Work to be completed: Only the text belongs in the copy. Transcribe the data exactly and drop any pictures.

####

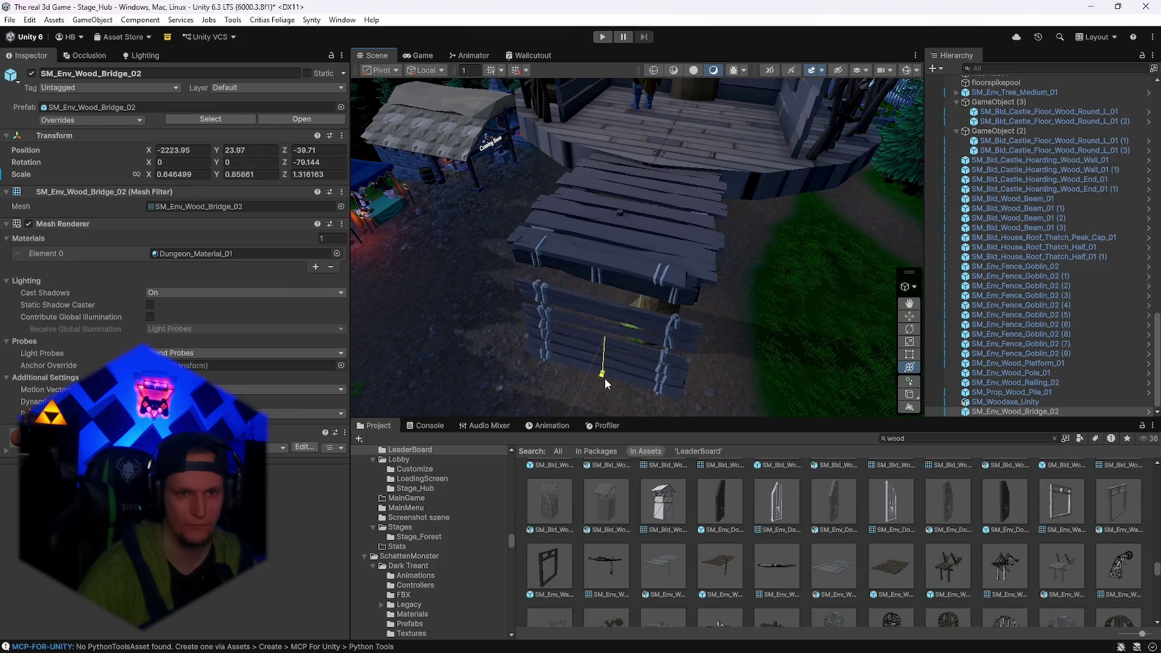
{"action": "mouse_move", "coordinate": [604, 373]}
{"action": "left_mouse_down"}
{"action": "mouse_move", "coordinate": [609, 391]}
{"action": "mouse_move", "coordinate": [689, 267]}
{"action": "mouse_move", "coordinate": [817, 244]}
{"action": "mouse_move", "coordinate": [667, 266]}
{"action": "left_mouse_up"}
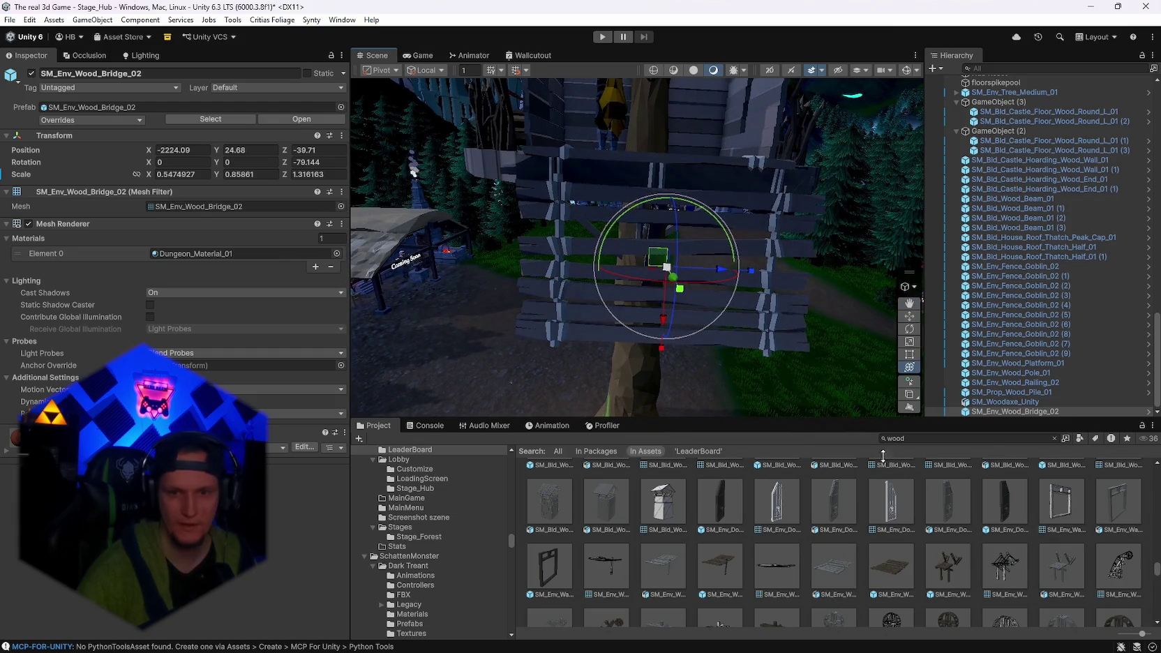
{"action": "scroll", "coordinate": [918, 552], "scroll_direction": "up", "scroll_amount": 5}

####

Solution for this exercise:
{"action": "mouse_move", "coordinate": [604, 373]}
{"action": "left_mouse_down"}
{"action": "mouse_move", "coordinate": [609, 391]}
{"action": "mouse_move", "coordinate": [689, 267]}
{"action": "mouse_move", "coordinate": [817, 244]}
{"action": "mouse_move", "coordinate": [667, 266]}
{"action": "left_mouse_up"}
{"action": "scroll", "coordinate": [918, 552], "scroll_direction": "up", "scroll_amount": 5}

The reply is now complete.